◆ Aim:
Summarize the text below on training and assessing game bots in two sentences.

◆ Reading text:
____________

Given that training can be lengthy and computationally demanding, a checkpointing mechanism was implemented: at the end of each generation, the full population is saved to disk, allowing the process to be resumed after potential interruptions.

To assess the progression of the algorithm, convergence metrics are derived from the population. These include the mean and standard deviation of the weights, as well as the diversity of activation functions across parameters. An example of the recorded convergence data is shown in Figure:
![Convergence Metric](img/ConvergenceMetric.png)

We can observe a transition in the heat map when the mutation rate of the activation function is reduced.

### Assessment

The assessment is done by comparing the performance of different bot configurations.

**Bots used:**
- **AIFBotMCTS**: our bot described earlier that uses MCTS with a specified evaluation function as a parameter.
- **BoundedDS**: a bounded-depth search bot that uses a specified evaluation function to evaluate the state and pick the move that leads to the best state after a fixed depth.
- **RandomBot**: selects moves uniformly at random.

**Heuristics considered:**
- **WeightedUtilityFunction_MMHVR**: the engineered version of the MMHVR heuristic.
- **WeightedUtilityFunction_MMHVR_plain**: the plain version of the MMHVR heuristic.
- **utilityFunction_PrestigeAndPower**: a simple heuristic that sums the prestige and power of the player.


#### Experiment

Here is a list of the initial configurations required to run all experiments.

In [None]:
from ExampleBot.RandomBot import RandomBot
from HeuristicLearning.EvolutionaryHeuristic  import Individual
from bots.AIFBot_MCTS import AIFBotMCTS, MCTSenum
from bots.BoundedDS import BoundedDS

from BotCommon.Heuristics import WeightedUtilityFunction_MMHVR, WeightedUtilityFunction_MMHVR_plain, utilityFunction_PrestigeAndPower
from Helper.GameManager import TryAsFirstAndSecondPlayer

HIDE_PRINT = False
RUN_NUM = 100

THREAD_NUM = 5

DEPTH = 2

this experiment aims to establish whether our heuristic is effective by testing if it can outperform a bot that plays randomly.

In [None]:
bot_random           = RandomBot(bot_name="RandomBot")
bot_BoundedDS_WMMHVR = BoundedDS(bot_name="BDS_WMMHVR", depth=DEPTH,evaluation_function=WeightedUtilityFunction_MMHVR)

TryAsFirstAndSecondPlayer(bot_BoundedDS_WMMHVR, bot_random, runs=RUN_NUM, threads=THREAD_NUM, hide_print=HIDE_PRINT)

In [None]:
# PLAYER 1: BDS_WMMHVR | PLAYER 2 : RandomBot
# Stats from the games played:
# Final amount of draws: 0/100 (0%)

____________

◆ Data block:
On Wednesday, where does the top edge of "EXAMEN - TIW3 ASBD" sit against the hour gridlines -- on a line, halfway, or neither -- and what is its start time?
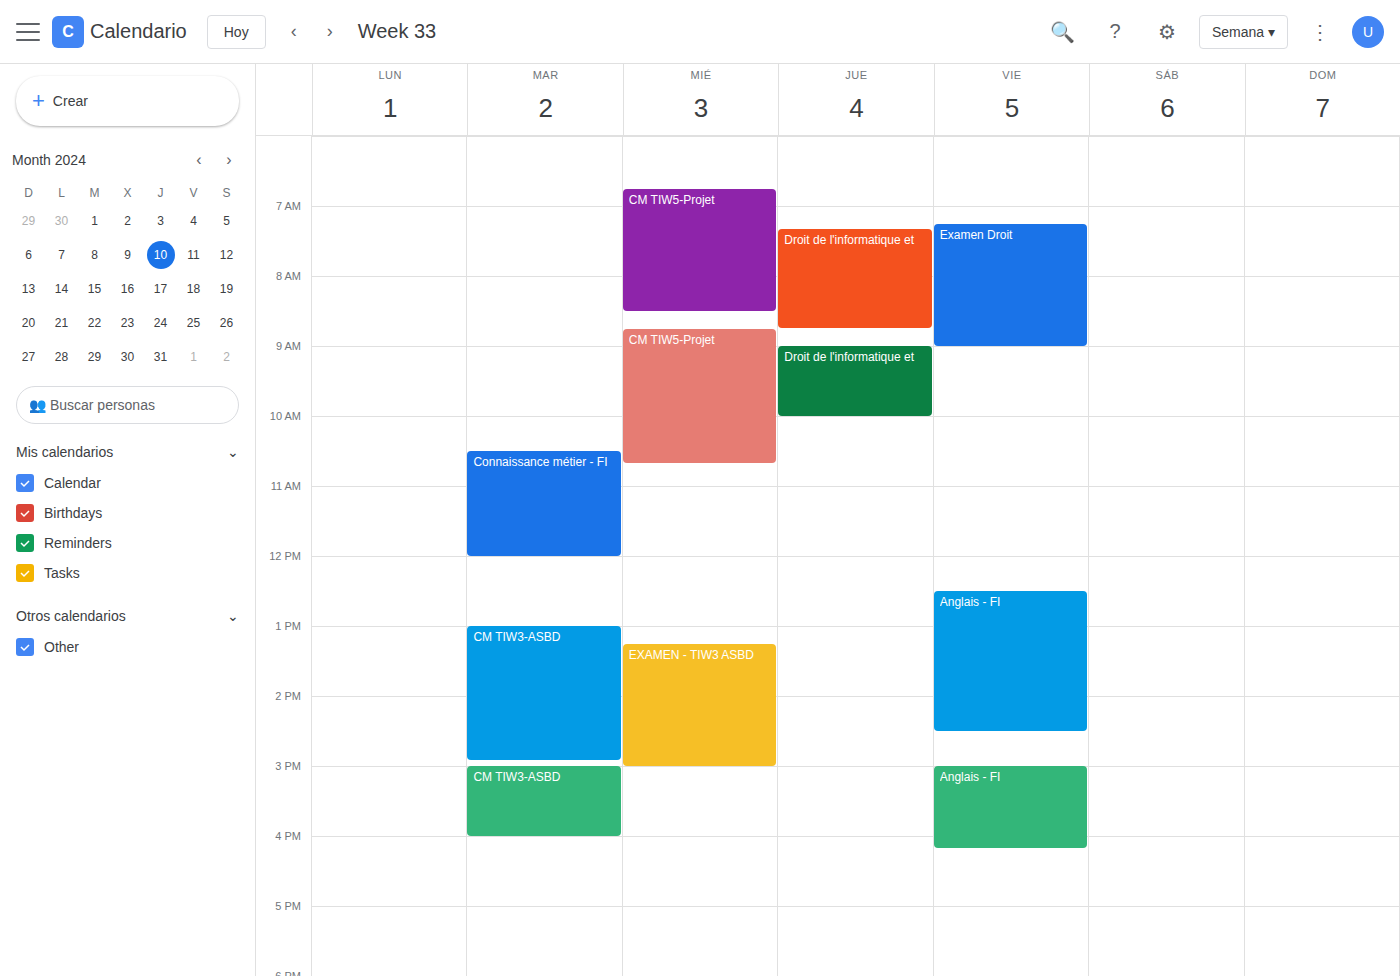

____________

◆ Problem solution:
Because training can be long and computationally demanding, the full population is saved to disk at the end of each generation so the process can resume after interruptions, and convergence metrics such as the mean and standard deviation of the weights and the diversity of activation functions are derived from the population. Assessment compares the performance of bot configurations drawn from three bots and three heuristics, and a first experiment tests whether the heuristic can outperform a bot that plays randomly.